--- TEXTO DA COLUNA ---

Estado Maior | COLUNA

O povo paga

05/03/2019

Tem sido assim desde o início do governo Flávio Dino (PCdoB): com a máquina pública cada vez mais inchada, e menos eficiente, tem sobrado para o cidadão comum o esforço pela garantia do suporte financeiro ao Estado.
E o aumento do Imposto sobre Circulação de Mercadorias e Serviços (ICMS) em várias áreas, que passa a vigorar hoje, é apenas mais um exemplo disso.
Depois de receber o Maranhão com situação econômica e financeira estável - o que foi destaque em veículos especializados até o primeiro ano da sua gestão -, o comunista tirou o pé do freio dos gastos e acelerou nas despesas.
Resultado: mandou à Assembleia Legislativa, em quatro anos, três projetos de lei aumentando o mesmo ICMS. Todos aprovados sem problemas pela base aliada.

--- MATERIAL DE ESTUDO ---
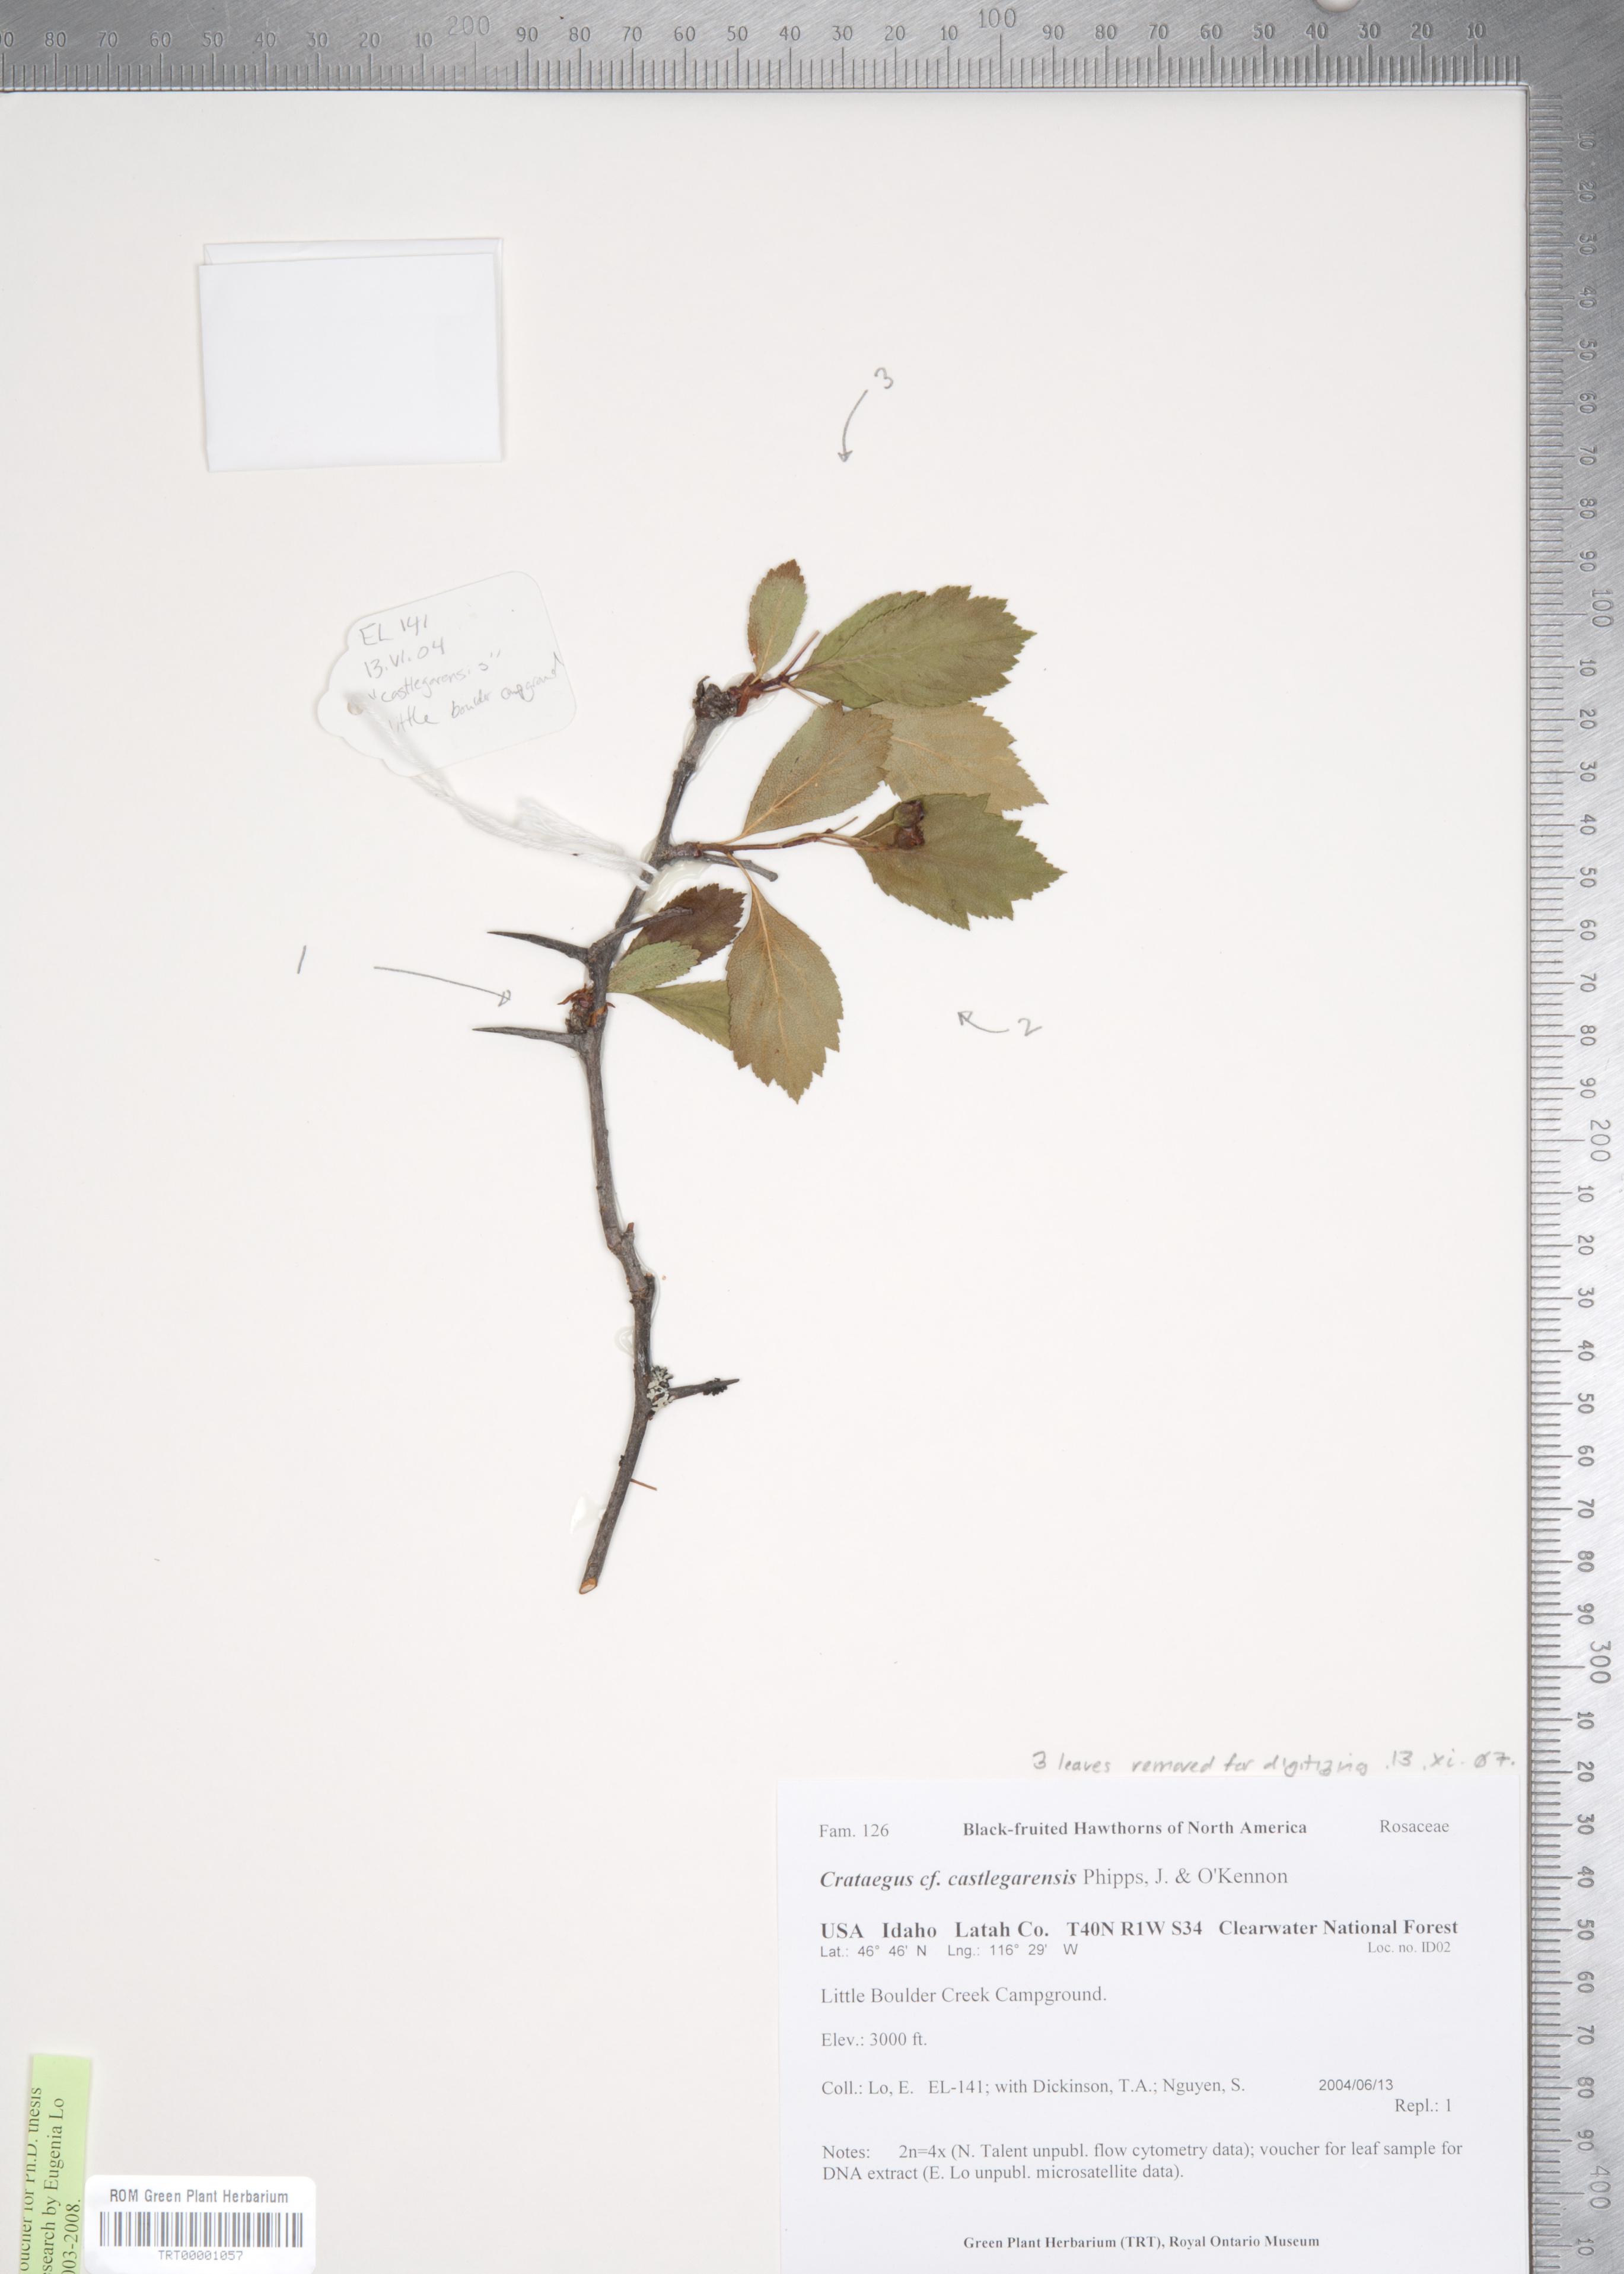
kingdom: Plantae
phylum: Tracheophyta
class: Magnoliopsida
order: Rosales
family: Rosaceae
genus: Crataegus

...

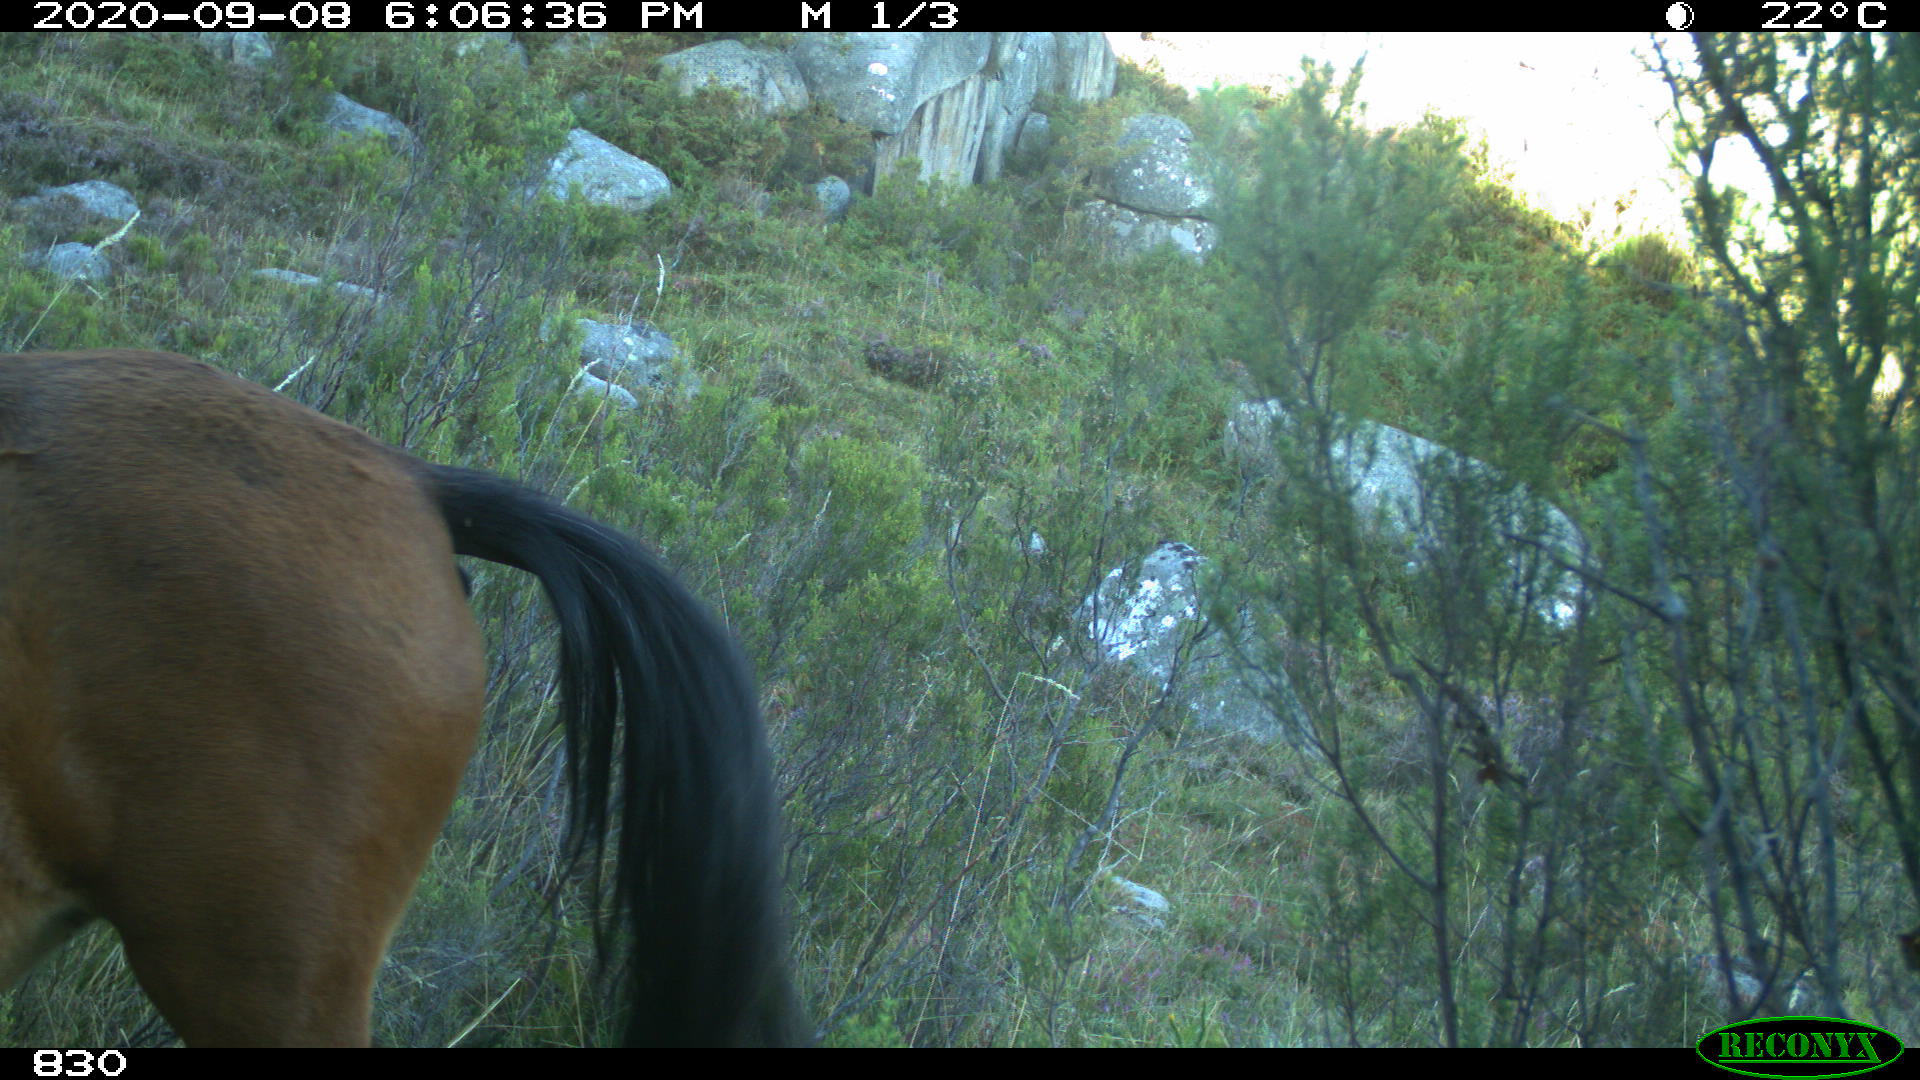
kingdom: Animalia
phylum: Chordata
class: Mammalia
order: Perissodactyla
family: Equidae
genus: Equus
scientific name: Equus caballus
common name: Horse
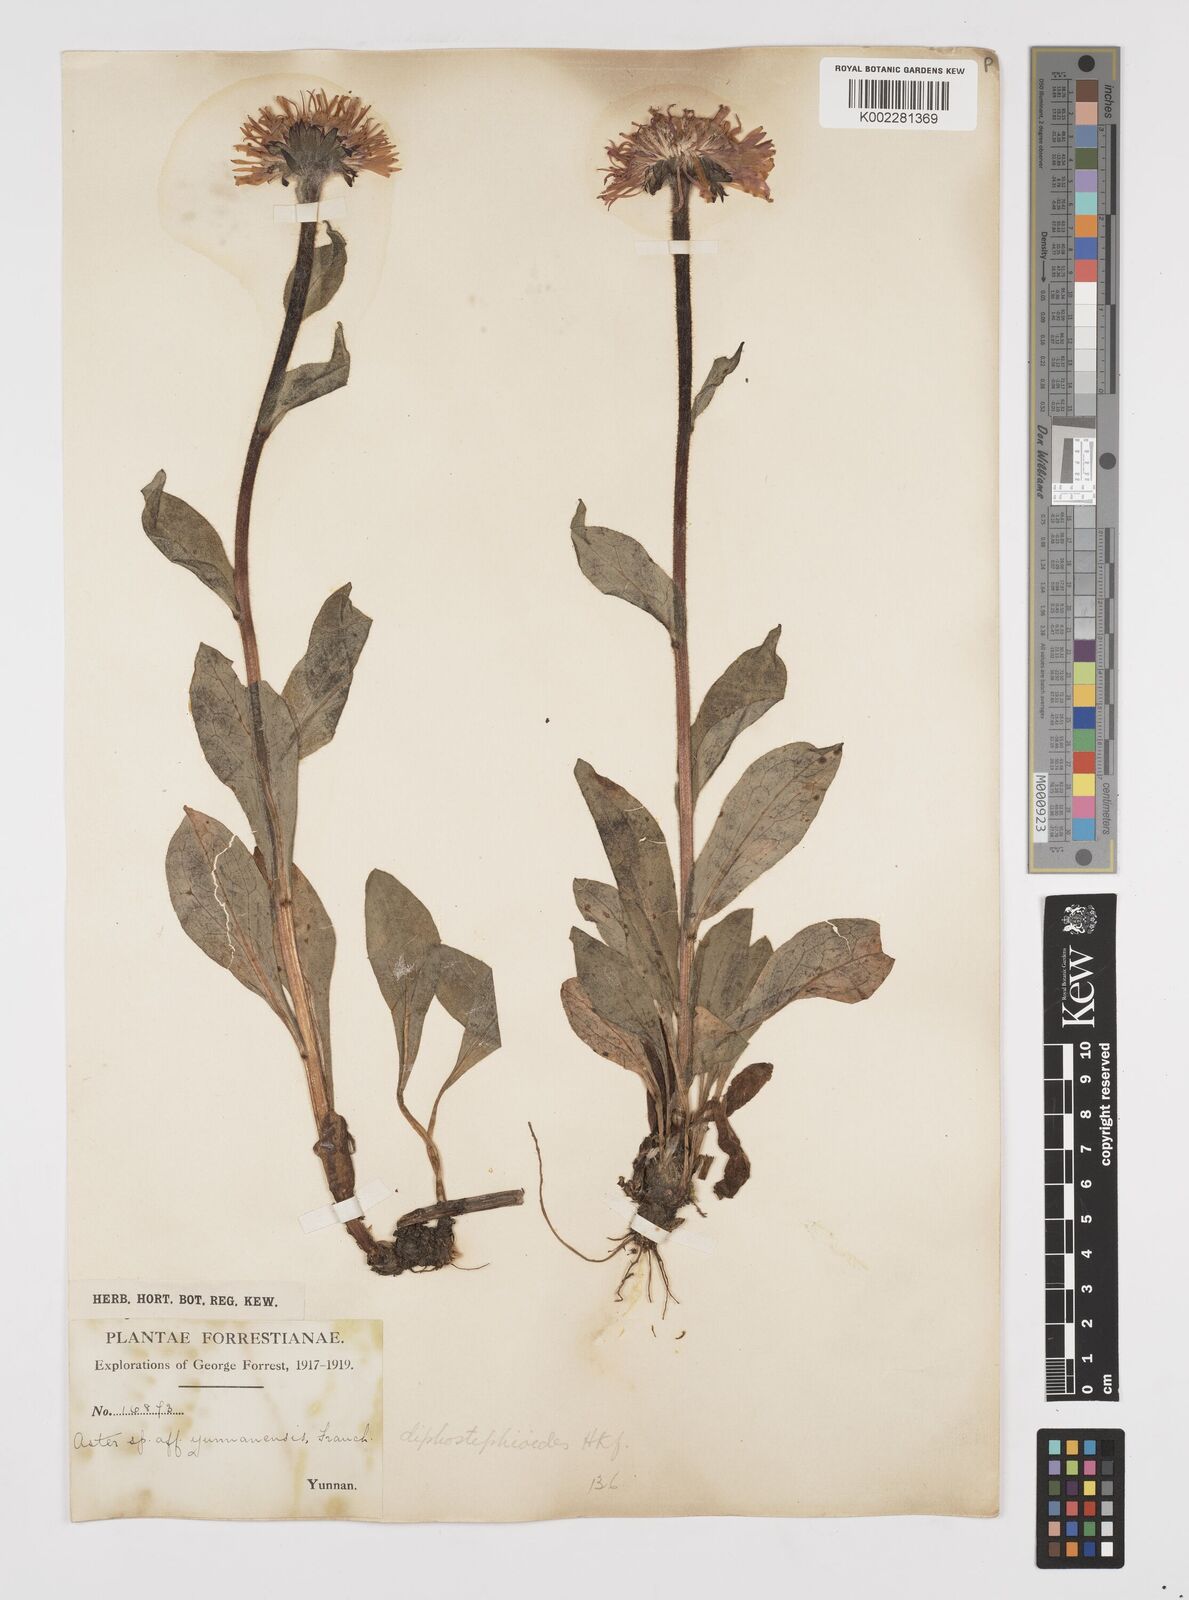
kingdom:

--- O QUE FAZER ---
Altere o trecho da coluna que começa em "Tem sido assim" e segue até "pela base aliada.", reescrevendo-o com "o comunista" trocado por "o governador".

--- SOLUÇÃO DA TAREFA ---
Tem sido assim desde o início do governo Flávio Dino (PCdoB): com a máquina pública cada vez mais inchada, e menos eficiente, tem sobrado para o cidadão comum o esforço pela garantia do suporte financeiro ao Estado.
E o aumento do Imposto sobre Circulação de Mercadorias e Serviços (ICMS) em várias áreas, que passa a vigorar hoje, é apenas mais um exemplo disso.
Depois de receber o Maranhão com situação econômica e financeira estável - o que foi destaque em veículos especializados até o primeiro ano da sua gestão -, o governador tirou o pé do freio dos gastos e acelerou nas despesas.
Resultado: mandou à Assembleia Legislativa, em quatro anos, três projetos de lei aumentando o mesmo ICMS. Todos aprovados sem problemas pela base aliada.